◆ Provided material ◆
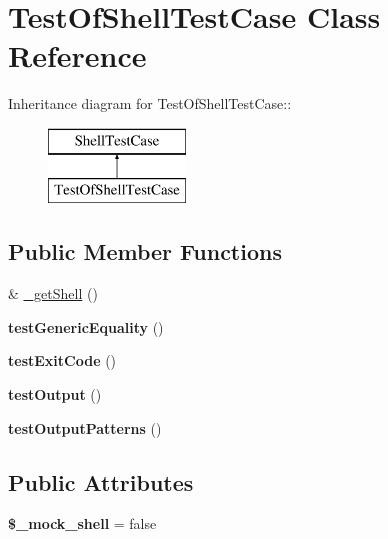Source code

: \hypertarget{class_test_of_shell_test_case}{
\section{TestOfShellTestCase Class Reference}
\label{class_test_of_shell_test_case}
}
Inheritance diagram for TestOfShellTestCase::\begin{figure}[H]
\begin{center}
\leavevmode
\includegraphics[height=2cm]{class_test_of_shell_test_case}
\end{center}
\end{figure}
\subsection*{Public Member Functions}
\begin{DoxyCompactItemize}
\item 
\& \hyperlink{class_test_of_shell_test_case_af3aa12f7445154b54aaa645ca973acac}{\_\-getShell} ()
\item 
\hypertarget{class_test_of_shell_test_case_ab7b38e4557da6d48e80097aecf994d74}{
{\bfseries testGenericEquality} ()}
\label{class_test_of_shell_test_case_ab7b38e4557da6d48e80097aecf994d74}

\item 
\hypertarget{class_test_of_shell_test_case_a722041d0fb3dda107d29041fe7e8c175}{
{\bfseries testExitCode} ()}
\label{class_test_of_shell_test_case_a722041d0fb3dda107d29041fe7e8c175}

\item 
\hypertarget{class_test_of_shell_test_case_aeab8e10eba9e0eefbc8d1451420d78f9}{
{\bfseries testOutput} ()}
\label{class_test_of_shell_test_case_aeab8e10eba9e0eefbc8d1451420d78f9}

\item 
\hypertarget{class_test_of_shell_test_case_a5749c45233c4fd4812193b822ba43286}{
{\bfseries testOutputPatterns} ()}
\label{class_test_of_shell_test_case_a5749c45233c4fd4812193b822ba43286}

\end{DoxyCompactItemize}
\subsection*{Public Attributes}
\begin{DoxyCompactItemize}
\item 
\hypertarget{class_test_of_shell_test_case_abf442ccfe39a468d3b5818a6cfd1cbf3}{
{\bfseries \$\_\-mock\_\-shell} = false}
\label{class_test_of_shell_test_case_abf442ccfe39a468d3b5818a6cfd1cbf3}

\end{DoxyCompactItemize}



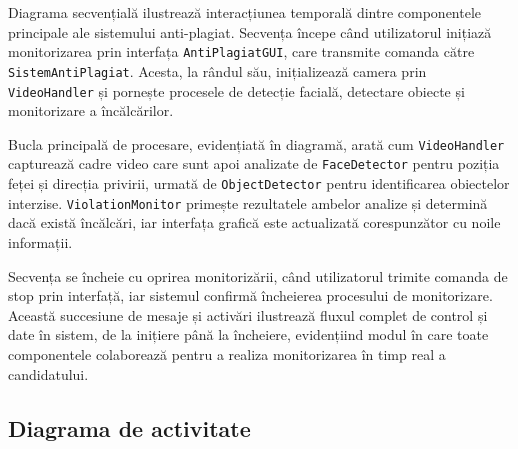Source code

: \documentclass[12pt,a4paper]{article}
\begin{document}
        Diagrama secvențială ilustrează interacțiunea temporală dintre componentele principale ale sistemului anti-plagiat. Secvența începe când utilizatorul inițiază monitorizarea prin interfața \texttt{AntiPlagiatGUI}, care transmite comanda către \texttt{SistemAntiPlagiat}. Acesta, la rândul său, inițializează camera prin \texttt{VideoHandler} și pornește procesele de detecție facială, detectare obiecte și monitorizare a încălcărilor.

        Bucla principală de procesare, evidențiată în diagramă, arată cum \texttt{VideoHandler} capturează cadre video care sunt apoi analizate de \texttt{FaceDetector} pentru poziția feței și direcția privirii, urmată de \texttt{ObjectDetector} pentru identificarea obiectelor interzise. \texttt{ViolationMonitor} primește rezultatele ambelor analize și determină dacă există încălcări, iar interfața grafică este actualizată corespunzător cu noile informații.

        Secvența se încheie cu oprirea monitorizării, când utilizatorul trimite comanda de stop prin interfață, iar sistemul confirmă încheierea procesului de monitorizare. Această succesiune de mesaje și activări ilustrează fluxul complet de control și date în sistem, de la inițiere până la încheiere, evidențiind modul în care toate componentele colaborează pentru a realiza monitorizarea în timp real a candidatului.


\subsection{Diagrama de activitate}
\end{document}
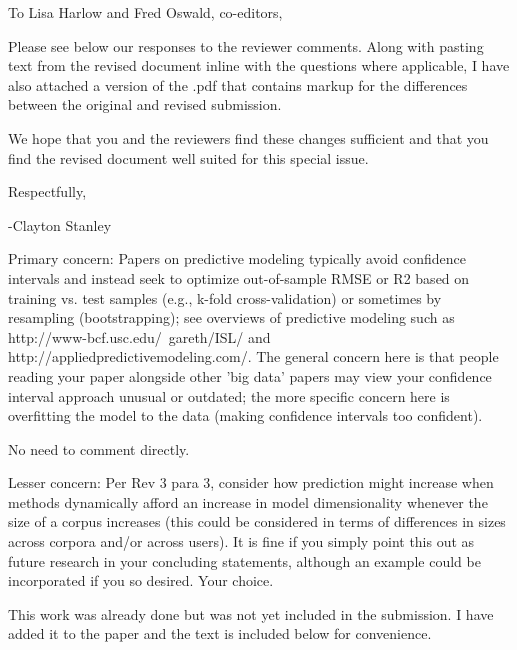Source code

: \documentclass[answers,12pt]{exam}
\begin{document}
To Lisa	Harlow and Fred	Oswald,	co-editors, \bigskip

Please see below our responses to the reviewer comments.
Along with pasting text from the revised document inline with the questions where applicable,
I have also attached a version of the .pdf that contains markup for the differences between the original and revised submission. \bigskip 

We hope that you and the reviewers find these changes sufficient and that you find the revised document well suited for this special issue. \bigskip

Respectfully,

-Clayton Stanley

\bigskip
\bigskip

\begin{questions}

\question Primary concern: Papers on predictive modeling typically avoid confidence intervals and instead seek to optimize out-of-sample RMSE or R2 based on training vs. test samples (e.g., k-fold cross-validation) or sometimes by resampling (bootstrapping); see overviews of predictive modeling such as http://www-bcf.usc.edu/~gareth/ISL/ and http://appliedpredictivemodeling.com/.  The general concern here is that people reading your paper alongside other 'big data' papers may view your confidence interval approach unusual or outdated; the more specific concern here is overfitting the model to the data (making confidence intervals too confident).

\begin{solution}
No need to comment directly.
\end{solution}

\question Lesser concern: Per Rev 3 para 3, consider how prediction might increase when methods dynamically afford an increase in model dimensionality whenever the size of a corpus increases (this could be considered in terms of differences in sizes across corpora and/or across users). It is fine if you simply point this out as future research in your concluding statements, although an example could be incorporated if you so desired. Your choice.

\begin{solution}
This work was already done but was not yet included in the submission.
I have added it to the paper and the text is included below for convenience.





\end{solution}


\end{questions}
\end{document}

--

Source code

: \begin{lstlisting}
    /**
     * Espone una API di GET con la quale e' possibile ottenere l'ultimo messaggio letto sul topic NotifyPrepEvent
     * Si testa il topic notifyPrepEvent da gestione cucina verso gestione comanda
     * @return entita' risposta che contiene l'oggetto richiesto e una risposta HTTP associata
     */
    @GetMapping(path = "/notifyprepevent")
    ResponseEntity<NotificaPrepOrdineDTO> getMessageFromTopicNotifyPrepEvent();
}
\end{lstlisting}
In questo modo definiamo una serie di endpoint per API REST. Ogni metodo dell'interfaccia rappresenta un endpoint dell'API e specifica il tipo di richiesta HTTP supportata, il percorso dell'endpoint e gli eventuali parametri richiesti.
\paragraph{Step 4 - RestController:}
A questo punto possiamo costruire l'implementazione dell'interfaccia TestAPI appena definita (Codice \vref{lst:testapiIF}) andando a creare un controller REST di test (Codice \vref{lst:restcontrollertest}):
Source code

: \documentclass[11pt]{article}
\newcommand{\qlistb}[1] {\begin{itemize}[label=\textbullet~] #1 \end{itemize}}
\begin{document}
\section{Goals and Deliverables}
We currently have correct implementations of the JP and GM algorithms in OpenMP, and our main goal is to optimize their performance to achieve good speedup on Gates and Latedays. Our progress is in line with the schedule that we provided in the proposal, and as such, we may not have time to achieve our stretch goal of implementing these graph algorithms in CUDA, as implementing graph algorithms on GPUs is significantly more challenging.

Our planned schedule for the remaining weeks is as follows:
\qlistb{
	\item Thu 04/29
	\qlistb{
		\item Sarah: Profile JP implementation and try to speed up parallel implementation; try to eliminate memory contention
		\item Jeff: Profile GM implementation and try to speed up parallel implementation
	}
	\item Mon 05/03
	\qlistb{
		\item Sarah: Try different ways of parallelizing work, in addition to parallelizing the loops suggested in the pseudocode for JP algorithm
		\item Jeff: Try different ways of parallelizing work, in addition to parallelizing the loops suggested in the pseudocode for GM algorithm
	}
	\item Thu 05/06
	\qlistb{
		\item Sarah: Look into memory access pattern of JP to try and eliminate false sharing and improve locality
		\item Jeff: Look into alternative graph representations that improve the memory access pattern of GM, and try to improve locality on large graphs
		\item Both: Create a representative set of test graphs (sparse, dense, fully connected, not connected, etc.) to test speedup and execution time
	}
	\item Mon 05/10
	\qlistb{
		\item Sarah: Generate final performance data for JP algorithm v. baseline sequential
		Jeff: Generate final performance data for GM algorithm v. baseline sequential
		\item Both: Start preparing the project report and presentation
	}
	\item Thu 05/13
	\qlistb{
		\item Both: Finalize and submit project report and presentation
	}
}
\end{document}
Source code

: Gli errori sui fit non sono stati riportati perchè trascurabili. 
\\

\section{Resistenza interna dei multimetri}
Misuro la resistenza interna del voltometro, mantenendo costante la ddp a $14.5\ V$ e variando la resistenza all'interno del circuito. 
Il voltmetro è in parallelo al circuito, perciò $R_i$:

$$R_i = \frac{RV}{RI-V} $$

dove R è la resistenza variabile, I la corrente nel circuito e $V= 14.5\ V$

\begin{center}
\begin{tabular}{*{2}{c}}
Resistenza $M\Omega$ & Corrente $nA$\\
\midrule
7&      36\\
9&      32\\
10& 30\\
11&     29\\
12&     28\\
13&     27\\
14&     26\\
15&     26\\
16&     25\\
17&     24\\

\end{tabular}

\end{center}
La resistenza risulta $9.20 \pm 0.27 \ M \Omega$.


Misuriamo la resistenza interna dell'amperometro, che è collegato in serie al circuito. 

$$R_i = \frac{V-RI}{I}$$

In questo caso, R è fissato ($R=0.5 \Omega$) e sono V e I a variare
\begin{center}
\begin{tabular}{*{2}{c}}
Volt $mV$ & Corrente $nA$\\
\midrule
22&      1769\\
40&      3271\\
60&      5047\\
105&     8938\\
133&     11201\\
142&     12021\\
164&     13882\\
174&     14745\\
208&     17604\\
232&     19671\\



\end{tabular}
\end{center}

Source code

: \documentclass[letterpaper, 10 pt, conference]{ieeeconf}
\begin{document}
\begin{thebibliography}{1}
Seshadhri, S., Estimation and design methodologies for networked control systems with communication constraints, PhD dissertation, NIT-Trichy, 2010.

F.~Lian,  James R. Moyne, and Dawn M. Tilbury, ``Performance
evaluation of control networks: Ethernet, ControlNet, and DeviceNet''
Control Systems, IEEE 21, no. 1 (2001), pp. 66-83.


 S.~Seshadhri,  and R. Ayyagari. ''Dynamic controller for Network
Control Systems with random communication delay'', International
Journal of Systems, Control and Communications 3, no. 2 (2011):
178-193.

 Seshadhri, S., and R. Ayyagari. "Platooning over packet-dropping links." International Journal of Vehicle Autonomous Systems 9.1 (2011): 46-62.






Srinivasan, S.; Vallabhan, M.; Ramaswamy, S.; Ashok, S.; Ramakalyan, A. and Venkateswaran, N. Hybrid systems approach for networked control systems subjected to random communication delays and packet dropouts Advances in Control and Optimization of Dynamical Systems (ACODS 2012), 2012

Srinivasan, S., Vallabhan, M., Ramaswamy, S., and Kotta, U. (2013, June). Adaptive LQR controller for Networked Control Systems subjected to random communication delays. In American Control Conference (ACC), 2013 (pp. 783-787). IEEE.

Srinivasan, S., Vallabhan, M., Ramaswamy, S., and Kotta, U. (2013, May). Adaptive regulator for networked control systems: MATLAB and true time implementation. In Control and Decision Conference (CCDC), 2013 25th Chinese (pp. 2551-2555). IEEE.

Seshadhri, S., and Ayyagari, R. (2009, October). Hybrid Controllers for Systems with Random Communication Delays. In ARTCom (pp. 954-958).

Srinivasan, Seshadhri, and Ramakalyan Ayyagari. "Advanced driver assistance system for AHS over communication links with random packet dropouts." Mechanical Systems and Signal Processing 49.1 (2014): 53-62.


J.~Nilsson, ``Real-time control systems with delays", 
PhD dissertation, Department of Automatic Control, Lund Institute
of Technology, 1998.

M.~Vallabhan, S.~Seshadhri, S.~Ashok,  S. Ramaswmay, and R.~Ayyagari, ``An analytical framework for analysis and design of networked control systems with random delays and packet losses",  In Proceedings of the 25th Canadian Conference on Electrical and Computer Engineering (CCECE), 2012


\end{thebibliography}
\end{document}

◆ Work instructions ◆
Using the records above, gather all lines where the string "thebibliography" is present.

◆ Solution for this task ◆
\begin{thebibliography}{1}
\end{thebibliography}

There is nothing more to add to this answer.